The Upside of Down: Why the Rise of the Rest is Good for the West

The Upside of Down: Why the Rise of the Rest is Good for the West (2014) by Charles Kenny is an optimistic look at how the changing centre of global economic activity is good for the West and the US in particular. Kenny also states what should be done so that the transition to a world where the West is no longer the richest yields an even better world.

Kenny first points out that when you are born is more important than where in terms of wealth. Being born now means that you’re wealthier and live longer than most people have in history regardless of where you’re born. It’s the point that Matt Ridley, Bjorn Lomborg and others have made to counter the constant beating of the doom drum.

The book then describes how being wealthier than ever regardless of which country is the wealthiest is more important than being the world’s largest economy. Size doesn’t always help either. Smaller countries can have better health systems, better education and other strengths.
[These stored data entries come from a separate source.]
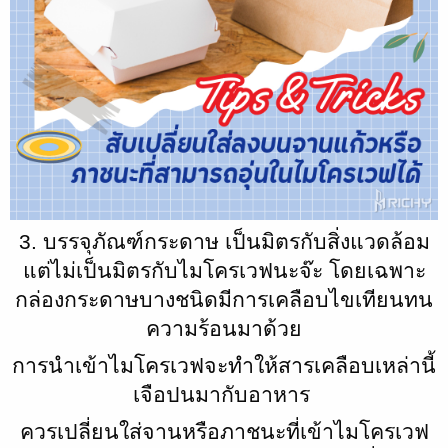
3. บรรจุภัณฑ์กระดาษ เป็นมิตรกับสิ่งแวดล้อม
แต่ไม่เป็นมิตรกับไมโครเวฟนะจ๊ะ โดยเฉพาะ
กล่องกระดาษบางชนิดมีการเคลือบไขเทียนทน
ความร้อนมาด้วย
การนำเข้าไมโครเวฟจะทำให้สารเคลือบเหล่านี้
เจือปนมากับอาหาร
ควรเปลี่ยนใส่จานหรือภาชนะที่เข้าไมโครเวฟ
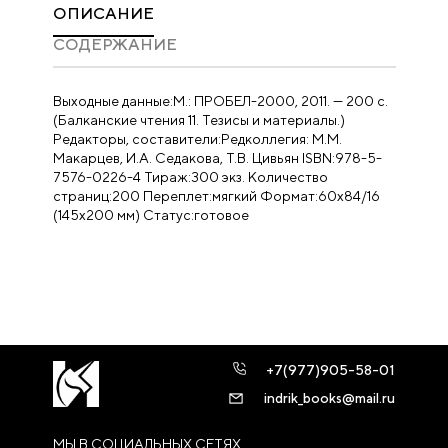
ОПИСАНИЕ
CОДЕРЖАНИЕ
Выходные данные:М.: ПРОБЕЛ-2000, 2011. — 200 с.
(Балканские чтения 11. Тезисы и материалы.)
Редакторы, составители:Редколлегия: М.М.
Макарцев, И.А. Седакова, Т.В. Цивьян ISBN:978-5-
7576-0226-4 Тираж:300 экз. Количество
страниц:200 Переплет:мягкий Формат:60х84/16
(145х200 мм) Статус:готовое
+7(977)905-58-01
indrik_books@mail.ru
МЫ В СОЦИАЛЬНЫХ СЕТЯХ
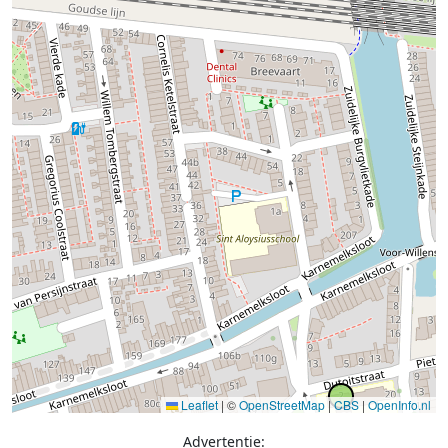
Leaflet
|
©
OpenStreetMap
|
CBS
|
OpenInfo.nl
Advertentie:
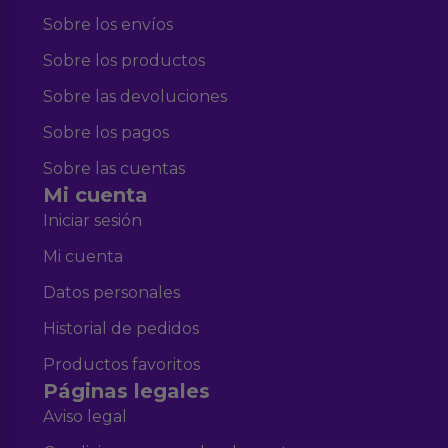
Sobre los envíos
Sobre los productos
Sobre las devoluciones
Sobre los pagos
Sobre las cuentas
Mi cuenta
Iniciar sesión
Mi cuenta
Datos personales
Historial de pedidos
Productos favoritos
Páginas legales
Aviso legal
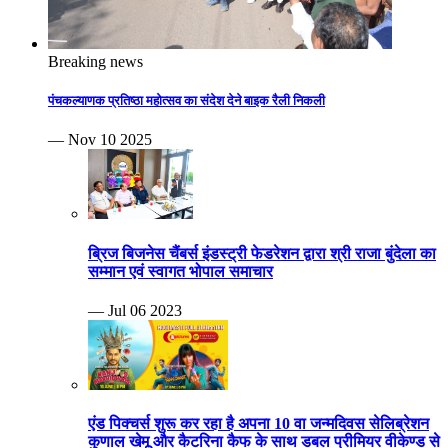
Breaking news
पंचकल्याणक प्रतिष्ठा महोत्सव का संदेश देने बाइक रैली निकली
— Nov 10 2025
ब्रिज बिजनेस चैंबर्स इंडस्ट्री फेडरेशन द्वारा श्री राजा बुंदेला का
सम्मान एवं स्वागत भोपाल समाचार
— Jul 06 2023
एंड पिक्चर्स शुरू कर रहा है अपना 10 वा जन्मदिवस सेलिब्रेशन
कुणाल खेमू और कैटरिना कैफ के साथ डबल प्रीमियर वीकेण्ड से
Other countries being wealthier will also help the US. Kenny points out that the US trades more per capita with wealthy countries than with poorer ones. The environment is also addressed and there Kenny thinks that climate change is a serious problem but he is honest enough to point out that even with climate change the world will be considerably wealthier in a hundred years.

The advantages of immigration in keeping populations younger is examined, the virtues of trade and the opportunities presented by more international cooperation between bigger newly wealthy countries is given great coverage. Kenny also describes how he believes the US should use the institutions created by the US to better the world and more for world enrichment rather than as part of a zero sum game. He does miss here that a lot of the institutions were set up to make the West wealthy but with the intent of making the West wealthier than the Communist world.

The book makes many valid points and is nice and short.  It’s definitely worth reading in contrast to unwise books lamenting the fact that the US will no longer be the world’s largest economy. The optimistic view is strongly grounded in reality and is really important to consider.